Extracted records
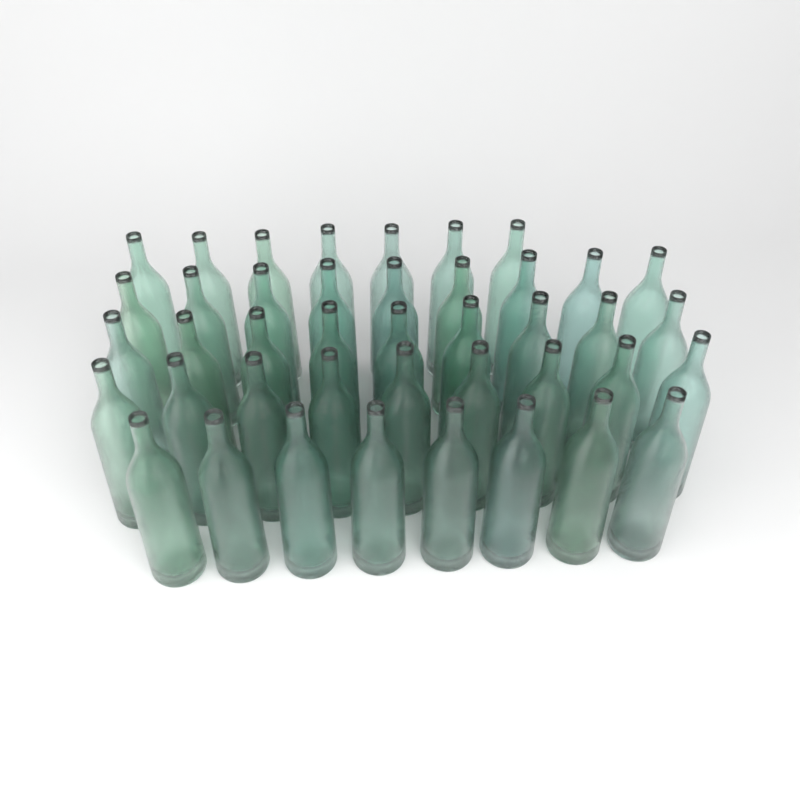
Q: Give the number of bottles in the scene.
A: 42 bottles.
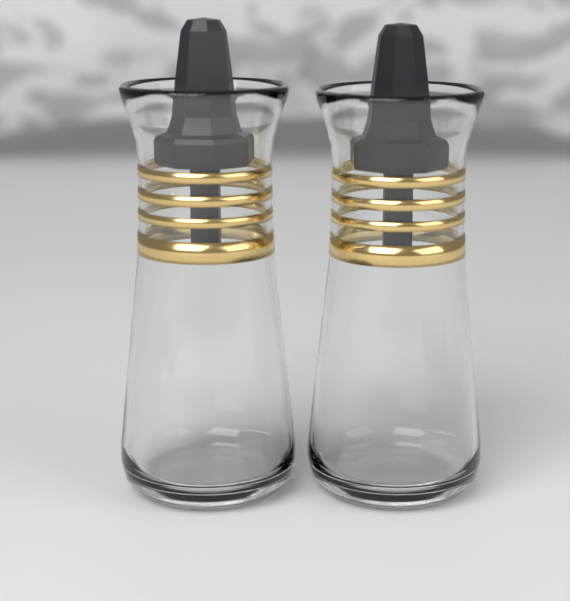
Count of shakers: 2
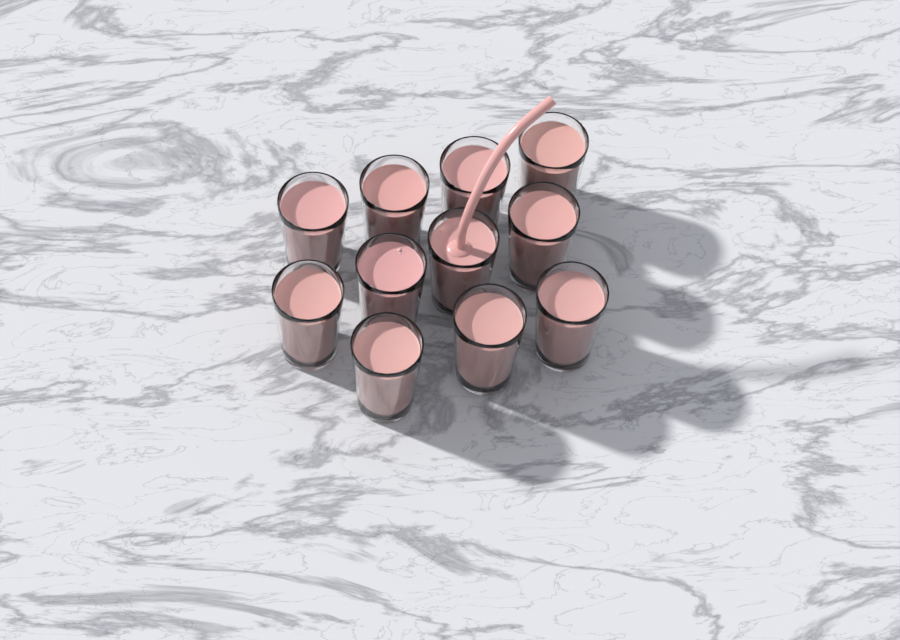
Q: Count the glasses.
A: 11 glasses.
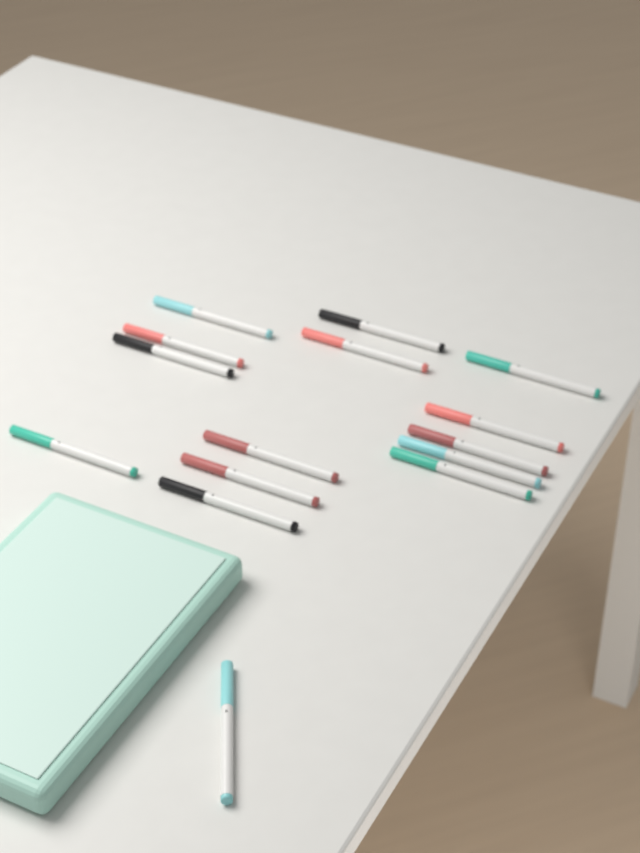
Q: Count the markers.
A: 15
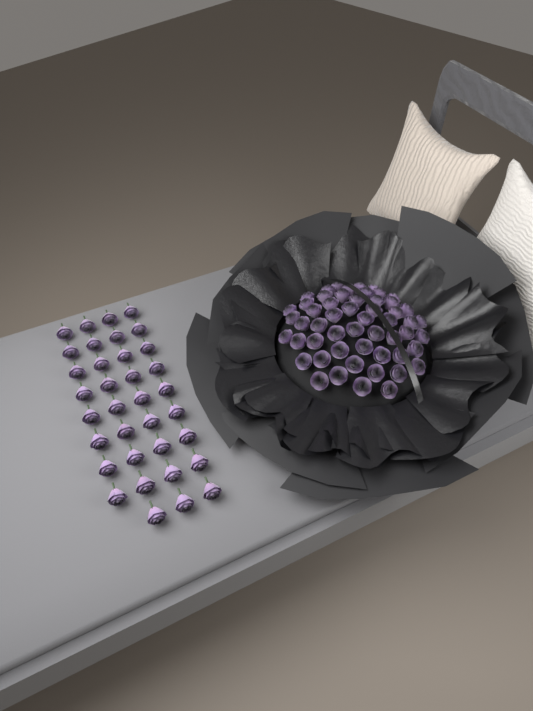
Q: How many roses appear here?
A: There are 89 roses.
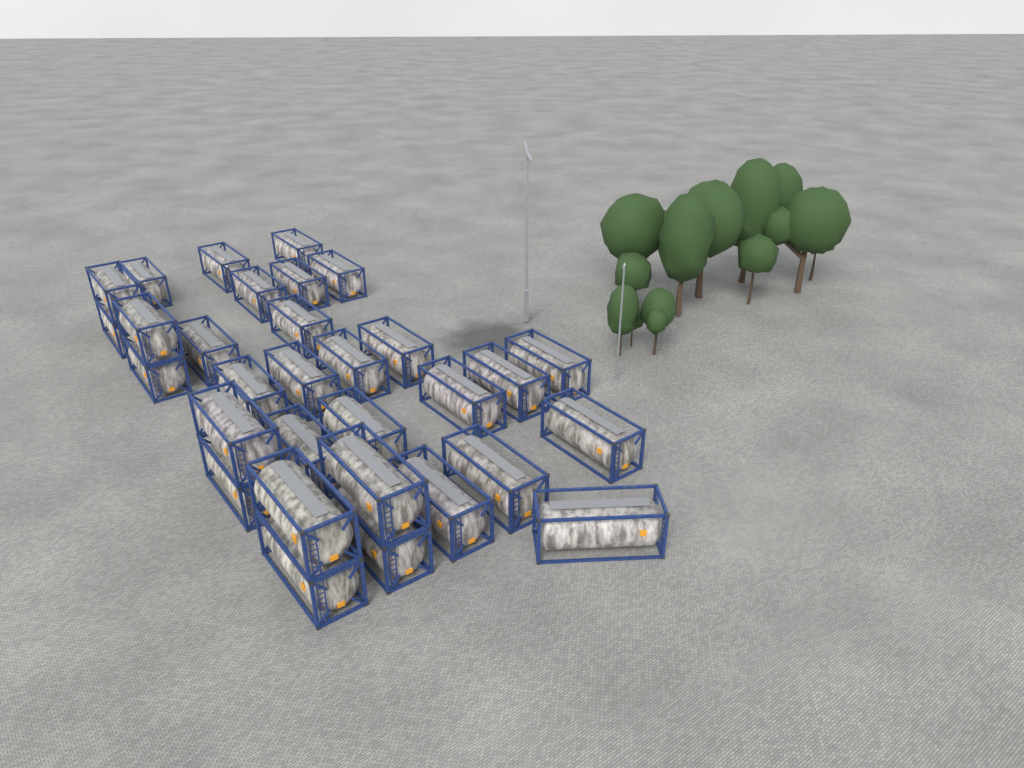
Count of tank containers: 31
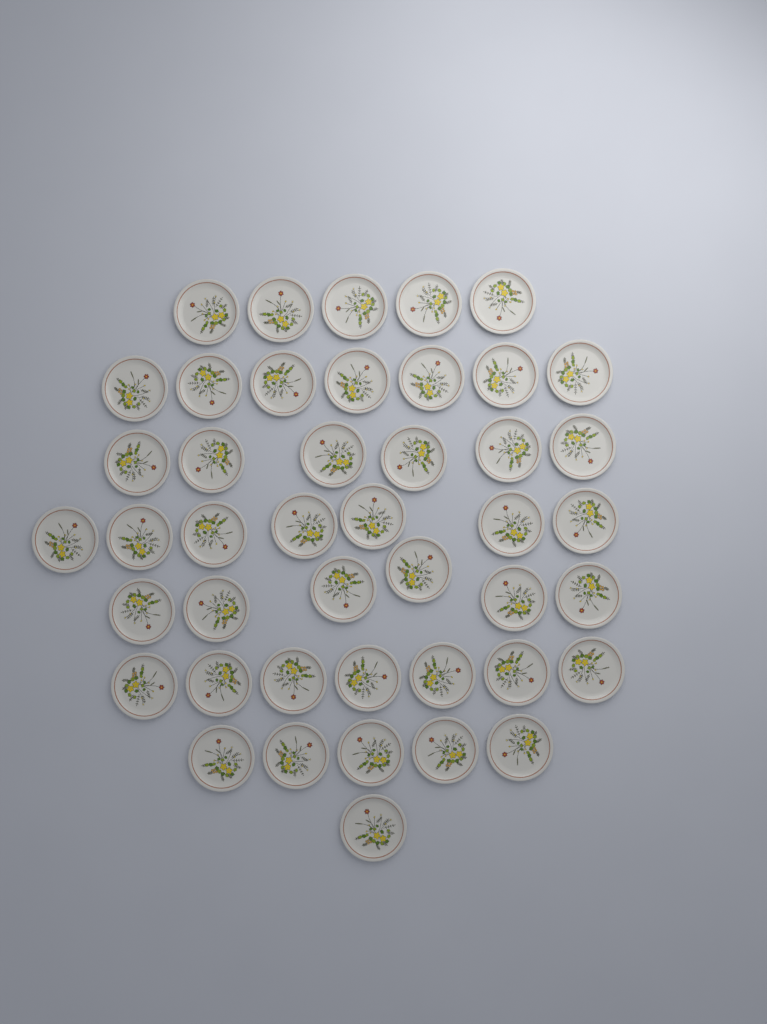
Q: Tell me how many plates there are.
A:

REQUEST
Render the lines above as a JSON list of strings, one string per line, skipping blank lines and leaving out the pictures.

EXERCISE ANSWER
[
  "Q: Give the number of bottles in the scene.",
  "A: 42 bottles.",
  "Count of shakers: 2",
  "Q: Count the glasses.",
  "A: 11 glasses.",
  "Q: Count the markers.",
  "A: 15",
  "Q: How many roses appear here?",
  "A: There are 89 roses.",
  "Count of tank containers: 31",
  "Q: Tell me how many plates there are.",
  "A:"
]